Der Klassiker des Glücks ist Epikur

Selbst Immanuel Kant, der große Aufklärer glaubte, dass jemand existieren muss, der dem Tugendhaften sein Glück verbürgt. Der Klassiker des Glücks ist für Ludwig Marcuse der Grieche Epikur. Dieser war in Leidenschaft für das Glücklichsein entflammt und lehrte, was für ein großes Glück dieses Glück ist und aus wie viel Quellen der Mensch es schöpfen kann. Seit jener Zeit gibt es die Epikuräer, die einen unbändigen Enthusiasmus für das Glück haben und sich außerdem gegen alle Gefahren wappnen, die dem Glück drohen.

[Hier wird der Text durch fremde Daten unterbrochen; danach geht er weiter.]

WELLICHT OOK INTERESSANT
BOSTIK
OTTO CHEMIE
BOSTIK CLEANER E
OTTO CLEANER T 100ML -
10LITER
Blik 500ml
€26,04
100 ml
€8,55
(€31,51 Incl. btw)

Für den größten Epikuräer hält Ludwig Marcuse jenen mysteriösen Mann, den seine Zeitgenossen Ecclesiastes nannten. Dieser war erfüllt vom Gedanken an die Nichtigkeit des Daseins und pries dennoch das unermessliche Glück, auf der Welt zu sein. Er pries es umso leidenschaftlicher, je trostloser er in die Abgründe starrte, an deren Hängen das Glück blühte. Die leidenschaftlichsten Epikuräer waren für Ludwig Marcuse die glückseligen Tragiker, zu denen er auch Friedrich Nietzsche zählt, der sein Buch „Ecce Homo“ mit den herrlichen Worten „Das Glück meines Lebens …“ beginnt.

Die großen Straßen des Glücks sind kerzengerade

Da das epikureische Glück sehr anfällig war, versuchten sich die Denker dadurch zu helfen, dass sie aus dem unglücklichen Alltag ausbrachen. Angestrebt wurde ein Reich der Freiheit, in dem man so frei war, keine Wünsche mehr zu haben. Der Stoiker Seneca riet den Menschen sich von allem unabhängig zu machen, was ihn feindlich treffen kann. Sein Motto „mir kann nichts geschehen“ umgab Seneca und die Seinen mit dem Glücksgefühl der Stoiker.

Auch Augustinus versuchte auf die Art der Stoiker glücklich zu werden, was ihm allerdings misslang. Er fand sein Glück erst im Glauben an den Erlöser. Das Leben des glücklichen Mönchs Psellus lehrt laut Ludwig Marcuse, dass es einen Plural von Glück gibt und dass diese Mehrzahl, die oft den Gesetzen der Logik widerspricht, in Wirklichkeit ausgezeichnet zusammenpasst. Die großen Straßen des Glücks sind allerdings kerzengerade. Zu ihnen zählen die Bahnen der glücklichen Stoiker und der glücklichen Heiligen.

Ebenso schnurgerade ist der Weg des glücklichen Denkers. So hat beispielsweise Baruch Spinoza gesagt, dass er nachdenkt, um glücklich zu werden. Er fand sein Glück im Erkennen und Lieben des Erkannten. Hier handelt es sich um eine Metamorphose der Weisheit „Denken hilft“ in „Denken ist Glück“. Schöner als Baruch Spinoza kann man nicht ausdrücken, was der Mensch tun muss, um glücklich zu sein.